::: READING TEXT
Secretary-General of Vox
- Incumbent
- Assumed office 6 October 2022
- President: Santiago Abascal
- Preceded by: Javier Ortega Smith

Member of the Parliament of Catalonia
- Incumbent
- Assumed office 12 March 2021
- Constituency: Barcelona

Member of the Congress of Deputies
- In office 21 May 2019 – 11 March 2021
- Constituency: Barcelona

Personal details
- Born: Ignacio Garriga Vaz de Conceição 4 February 1987 (age 39) Sant Cugat del Vallès, Spain
- Party: Vox (2014–present)
- Other party: People's Party (2005–2010)
- Children: 4
- Alma mater: International University of Catalonia

= Ignacio Garriga =

Spanish politician (born 1987)

Ignacio Garriga Vaz de Conceição (born 4 February 1987) is a Spanish politician as well as a former dentist and professor. He is known in the Spanish media for being the only Afro-Spaniard elected politician within the far-right Vox party. In October 2022 he became Secretary General of Vox.

==Personal life==
Garriga was born in Sant Cugat del Vallès to a Spanish father named Rafael of maternal Belgian descent and an Equatoguinean mother named Clotilde. His mother is also of Portuguese descent through her father. Clotilde's parents, Mercedes and Pablo, owned a supermarket in Malabo, but after the death of Pablo, Mercedes sent Clotilde and her seven brothers to live in Barcelona. His father, Rafael Garriga Kuijpers, comes from a political family where both his father and brother (Ignacio's grandfather and uncle) were both involved in nationalist organizations. Garriga's cousin is Juan Garriga Domenech who has also since become active in Vox.

Garriga is one of five children and grew up speaking Catalan as his first language. He considers himself 100% Spanish. Before becoming a politician Garriga worked as a dentist. He is married and has one daughter and three sons. He has worked as a professor at the Faculty of Dentistry of the International University of Catalonia.

==Political career==
Garriga was previously a member of the People's Party, but left in 2010 after disagreements on the party's stance on gay marriage, abortion, Spanish unity, and immigration.
::::::
**WRITTEN TASK A:** Transcribe the records line for line, everything from their first line down to the line containing "Si necesita puertas", with both of those lines included.
The passage about Ignacio Garriga and the records are unrelated pieces of material.
::: RECORDS SUPPLIED
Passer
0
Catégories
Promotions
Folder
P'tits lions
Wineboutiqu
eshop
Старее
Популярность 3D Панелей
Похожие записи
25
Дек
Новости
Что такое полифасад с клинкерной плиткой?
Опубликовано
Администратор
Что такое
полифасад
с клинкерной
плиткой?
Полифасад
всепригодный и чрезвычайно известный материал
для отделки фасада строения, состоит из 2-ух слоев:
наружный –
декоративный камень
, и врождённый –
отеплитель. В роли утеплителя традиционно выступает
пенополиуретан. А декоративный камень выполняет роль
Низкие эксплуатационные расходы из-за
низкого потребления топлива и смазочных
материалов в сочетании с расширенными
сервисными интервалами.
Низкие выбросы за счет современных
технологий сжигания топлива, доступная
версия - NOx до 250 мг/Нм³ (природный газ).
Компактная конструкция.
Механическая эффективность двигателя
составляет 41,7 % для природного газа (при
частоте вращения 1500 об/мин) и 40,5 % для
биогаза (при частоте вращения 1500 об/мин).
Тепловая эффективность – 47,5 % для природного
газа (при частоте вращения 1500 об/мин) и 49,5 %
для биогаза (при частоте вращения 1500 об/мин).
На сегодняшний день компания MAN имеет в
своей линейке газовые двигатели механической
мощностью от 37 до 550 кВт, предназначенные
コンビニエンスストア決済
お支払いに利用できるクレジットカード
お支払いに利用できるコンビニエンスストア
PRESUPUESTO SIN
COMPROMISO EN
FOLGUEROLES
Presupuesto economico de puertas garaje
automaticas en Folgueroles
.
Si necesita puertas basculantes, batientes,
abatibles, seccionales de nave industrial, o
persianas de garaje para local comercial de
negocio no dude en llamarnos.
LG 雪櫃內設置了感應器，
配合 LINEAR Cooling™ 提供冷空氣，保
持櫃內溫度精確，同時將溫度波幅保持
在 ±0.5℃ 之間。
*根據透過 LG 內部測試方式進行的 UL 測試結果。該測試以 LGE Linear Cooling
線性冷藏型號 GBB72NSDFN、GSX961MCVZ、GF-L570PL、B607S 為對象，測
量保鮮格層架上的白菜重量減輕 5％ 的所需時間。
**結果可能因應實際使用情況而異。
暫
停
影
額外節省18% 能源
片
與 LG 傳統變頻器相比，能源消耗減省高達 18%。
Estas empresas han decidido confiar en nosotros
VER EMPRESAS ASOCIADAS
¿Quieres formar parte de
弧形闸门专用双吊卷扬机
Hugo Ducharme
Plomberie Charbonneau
::::::
**WRITTEN TASK B:** Reproduce word for word the part of the passage about Ignacio Garriga that runs from "- Children: 4" down to "General of Vox.".

**WRITTEN RESPONSE A:**
Passer
0
Catégories
Promotions
Folder
P'tits lions
Wineboutiqu
eshop
Старее
Популярность 3D Панелей
Похожие записи
25
Дек
Новости
Что такое полифасад с клинкерной плиткой?
Опубликовано
Администратор
Что такое
полифасад
с клинкерной
плиткой?
Полифасад
всепригодный и чрезвычайно известный материал
для отделки фасада строения, состоит из 2-ух слоев:
наружный –
декоративный камень
, и врождённый –
отеплитель. В роли утеплителя традиционно выступает
пенополиуретан. А декоративный камень выполняет роль
Низкие эксплуатационные расходы из-за
низкого потребления топлива и смазочных
материалов в сочетании с расширенными
сервисными интервалами.
Низкие выбросы за счет современных
технологий сжигания топлива, доступная
версия - NOx до 250 мг/Нм³ (природный газ).
Компактная конструкция.
Механическая эффективность двигателя
составляет 41,7 % для природного газа (при
частоте вращения 1500 об/мин) и 40,5 % для
биогаза (при частоте вращения 1500 об/мин).
Тепловая эффективность – 47,5 % для природного
газа (при частоте вращения 1500 об/мин) и 49,5 %
для биогаза (при частоте вращения 1500 об/мин).
На сегодняшний день компания MAN имеет в
своей линейке газовые двигатели механической
мощностью от 37 до 550 кВт, предназначенные
コンビニエンスストア決済
お支払いに利用できるクレジットカード
お支払いに利用できるコンビニエンスストア
PRESUPUESTO SIN
COMPROMISO EN
FOLGUEROLES
Presupuesto economico de puertas garaje
automaticas en Folgueroles
.
Si necesita puertas basculantes, batientes,

**WRITTEN RESPONSE B:**
- Children: 4
- Alma mater: International University of Catalonia

= Ignacio Garriga =

Spanish politician (born 1987)

Ignacio Garriga Vaz de Conceição (born 4 February 1987) is a Spanish politician as well as a former dentist and professor. He is known in the Spanish media for being the only Afro-Spaniard elected politician within the far-right Vox party. In October 2022 he became Secretary General of Vox.